Stored data entries:

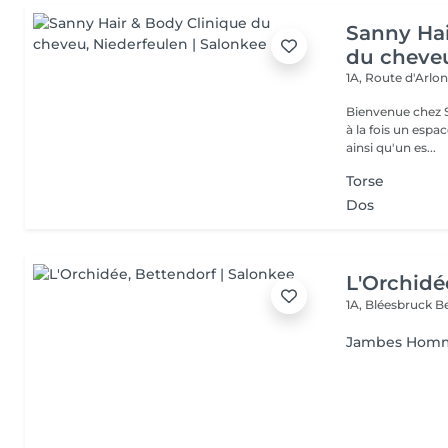
Sanny Hai
du cheve
1A, Route d'Arlo
Bienvenue chez Sanny Hair & Bo
à la fois un espa
ainsi qu'un es...
Torse
Dos
L'Orchidé
1A, Bléesbruck
B
Jambes Hom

[What to do] Copy every line of text in the material above word for word, keeping the line breaks. Leave out the pictures.

[Output of the exercise]
Sanny Hai
du cheve
1A, Route d'Arlo
Bienvenue chez Sanny Hair & Bo
à la fois un espa
ainsi qu'un es...
Torse
Dos
L'Orchidé
1A, Bléesbruck
B
Jambes Hom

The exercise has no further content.